SAHEL : Le Niger remet (encore) l’Algérie à sa place


Décidément, rien ne va plus entre Alger et Niamey. Quelques mois après que la voisine de l’Est a voulu s’immiscer dans le processus de transition en cours au Niger depuis le renversement, le 26 juillet 2023, du président Mohamed Bazoum par le Conseil national pour la sauvegarde de la patrie, c’est cette fois les récentes expulsions menées par les forces de sécurité algériennes à l’encontre de migrants nigériens en situation irrégulière qui a valu à la partie algérienne une volée de bois vert en bonne et due forme. En effet, les autorités nigériennes ont procédé, le 3 avril 2024, à la convocation de l’ambassadeur d’Algérie pour lui communiquer leurs protestations vis-à-vis du caractère estimé “violent” desdites expulsions.

“De vastes opérations de rafles policières sont régulièrement menées dans certains quartiers de la ville de Tamanrasset, dans le Sud algérien, où vivent des ressortissants des pays subsahariens dont de nombreux Nigériens”, a dénoncé le gouvernement algérien.

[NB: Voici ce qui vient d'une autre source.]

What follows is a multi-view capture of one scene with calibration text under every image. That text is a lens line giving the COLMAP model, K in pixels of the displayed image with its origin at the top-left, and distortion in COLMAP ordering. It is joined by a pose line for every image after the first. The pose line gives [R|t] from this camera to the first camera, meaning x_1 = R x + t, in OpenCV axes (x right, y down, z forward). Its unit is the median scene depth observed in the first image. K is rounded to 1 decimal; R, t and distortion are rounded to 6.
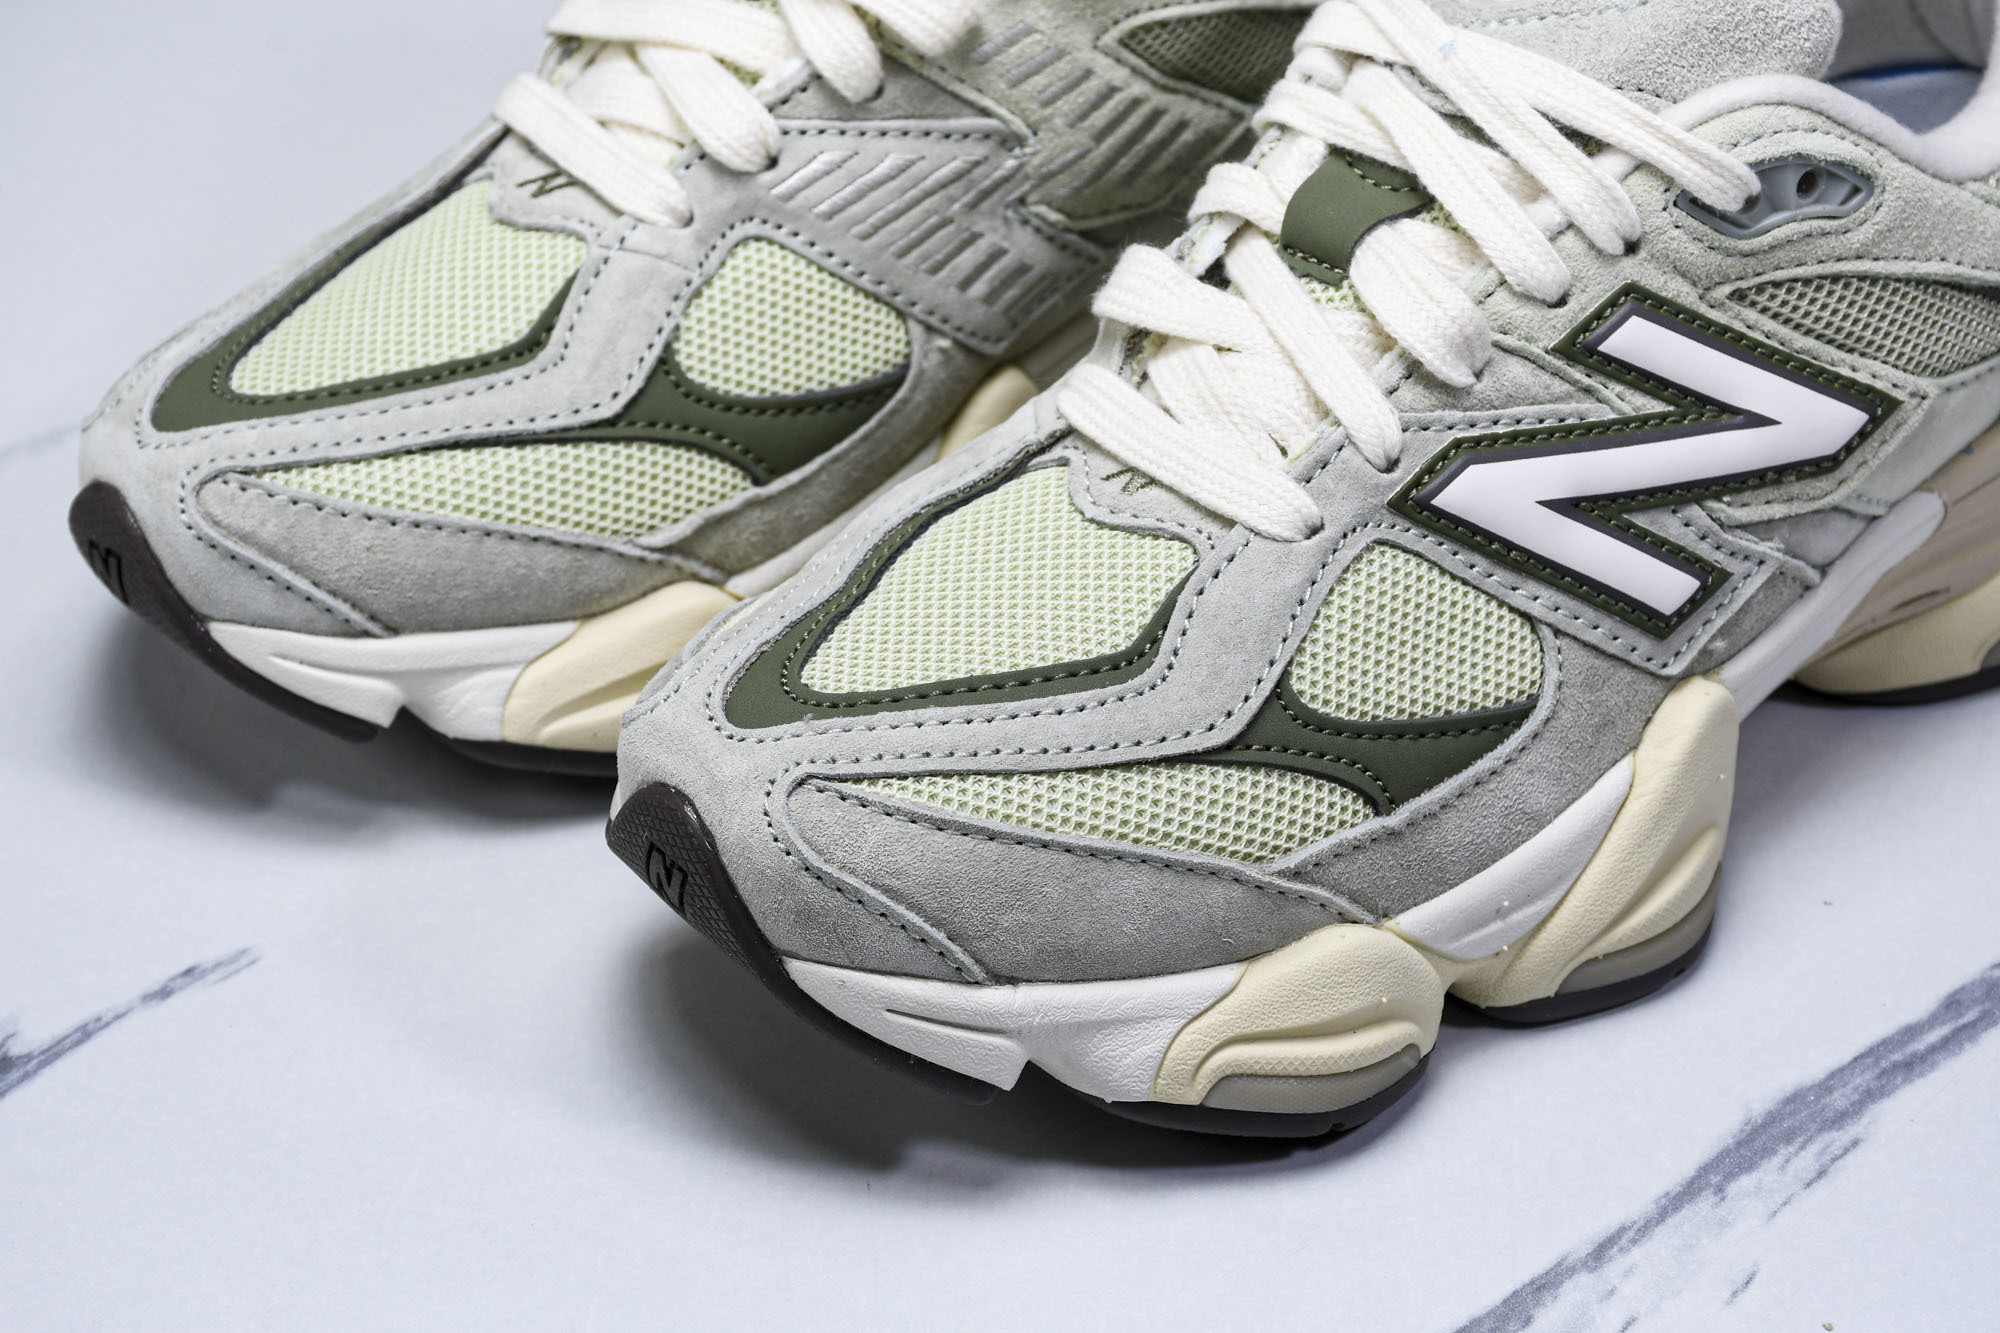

Ce à quoi la diplomatie algérienne a dès le lendemain réagi en procédant à son tour à appeler sur le tapis l’ambassadeur du Niger, tout en niant en bloc les accusations portées à son encontre.

Elle a, à cette occasion, “réitéré (…) le ferme attachement de l’Algérie aux règles essentielles de bon voisinage, et sa volonté de poursuivre la coordination avec le Niger sur cette question concernant les flux migratoires, et sur toute autre question, dans le respect mutuel et sur la base des valeurs de coopération, de confiance et de solidarité”, mais en peinant à convaincre.

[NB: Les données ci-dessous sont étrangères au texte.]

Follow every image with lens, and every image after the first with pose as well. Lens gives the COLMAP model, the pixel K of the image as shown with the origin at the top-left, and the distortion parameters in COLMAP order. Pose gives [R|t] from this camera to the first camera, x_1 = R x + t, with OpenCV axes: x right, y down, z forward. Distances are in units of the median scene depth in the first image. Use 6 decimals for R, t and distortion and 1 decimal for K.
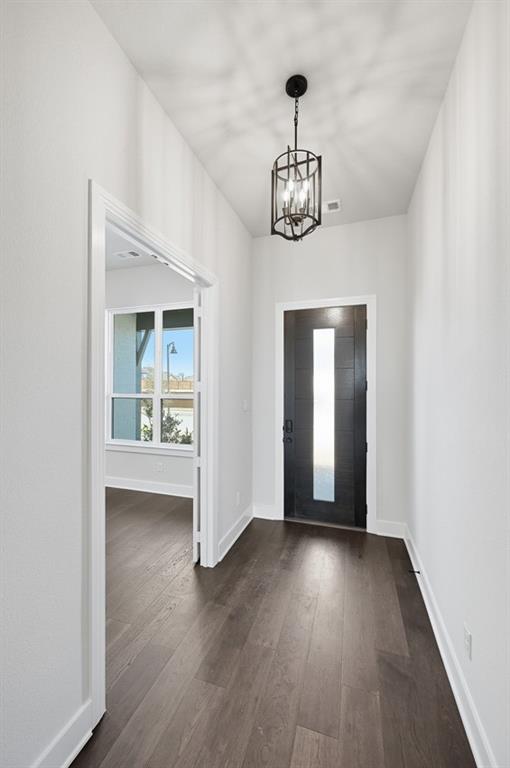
lens RADIAL K [[306.3, 0, 255.0], [0, 306.3, 384.0], [0, 0, 1]] dist [-0.000696, 0.000093]
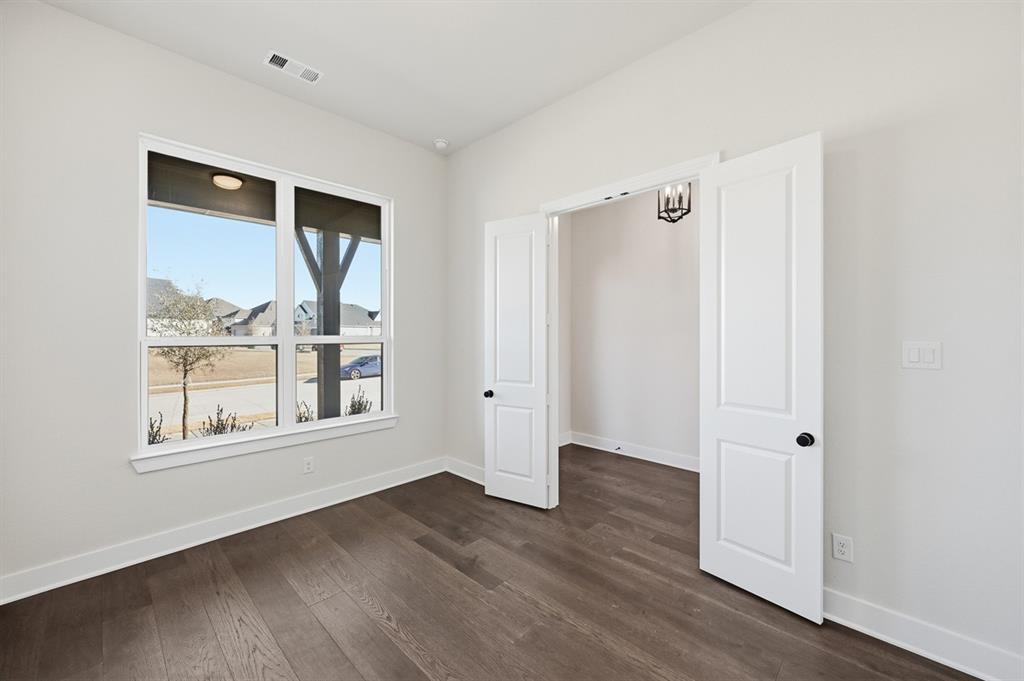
lens RADIAL K [[414.7, 0, 510.7], [0, 414.7, 335.3], [0, 0, 1]] dist [0.000153, 0.000716]
pose [[0.460974, -0.011834, 0.887335, -0.842258], [-0.004134, 0.999872, 0.015482, 0.017834], [-0.887404, -0.010806, 0.460865, 0.329092]]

C’est ainsi que l’Algérie se trouve actuellement aux prises avec ses voisins sahéliens directs, puisqu’en dehors du Niger elle a également eu maille à partir avec le Mali, qui lui reproche de s’allier aux séparatistes nord-maliens en vue de semer la zizanie dans son territoire.

Bamako avait d’ailleurs annoncé, le 31 décembre 2023, son retrait des accords d’Alger, censés restaurer la paix entre le gouvernement central malien et les touaregs qui avaient à un moment réclamé leur indépendance.

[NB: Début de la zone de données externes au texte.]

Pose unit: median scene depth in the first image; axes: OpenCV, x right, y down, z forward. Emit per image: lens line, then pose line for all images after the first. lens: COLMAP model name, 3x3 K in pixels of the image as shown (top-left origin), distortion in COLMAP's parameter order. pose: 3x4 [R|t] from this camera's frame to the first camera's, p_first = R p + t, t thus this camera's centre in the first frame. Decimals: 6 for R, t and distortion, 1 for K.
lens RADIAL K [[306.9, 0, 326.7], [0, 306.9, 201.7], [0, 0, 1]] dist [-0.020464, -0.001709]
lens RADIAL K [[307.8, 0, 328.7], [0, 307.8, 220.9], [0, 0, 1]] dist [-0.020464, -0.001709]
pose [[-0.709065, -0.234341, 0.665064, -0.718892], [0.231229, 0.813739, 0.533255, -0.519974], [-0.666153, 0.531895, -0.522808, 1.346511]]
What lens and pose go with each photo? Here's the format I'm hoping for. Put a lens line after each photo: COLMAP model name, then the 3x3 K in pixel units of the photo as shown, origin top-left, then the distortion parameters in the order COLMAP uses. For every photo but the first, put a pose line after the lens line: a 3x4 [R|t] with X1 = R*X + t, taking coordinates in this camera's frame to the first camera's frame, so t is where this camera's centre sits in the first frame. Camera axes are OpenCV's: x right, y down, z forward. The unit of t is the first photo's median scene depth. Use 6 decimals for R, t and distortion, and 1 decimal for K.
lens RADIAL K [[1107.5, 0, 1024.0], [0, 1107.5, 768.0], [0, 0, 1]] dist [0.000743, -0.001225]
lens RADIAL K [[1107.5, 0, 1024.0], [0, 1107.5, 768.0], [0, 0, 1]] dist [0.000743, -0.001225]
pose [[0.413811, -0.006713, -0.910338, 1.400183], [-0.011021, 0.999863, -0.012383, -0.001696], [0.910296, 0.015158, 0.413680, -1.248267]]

En revanche, le Maroc a pu, entre-temps, se rapprocher à grand pas desdits pays, à qui il avait soumis son initiative d’accès à l’Atlantique, en incluant aussi le Burkina Faso et le Tchad. Un vrai succès diplomatique qui n’avait bien évidemment pas manquer de faire sortir de leurs gonds les dirigeants algériens, dans la mesure où ceux-ci considèrent depuis belle lurette le Sahel comme étant leur pré carré exclusif.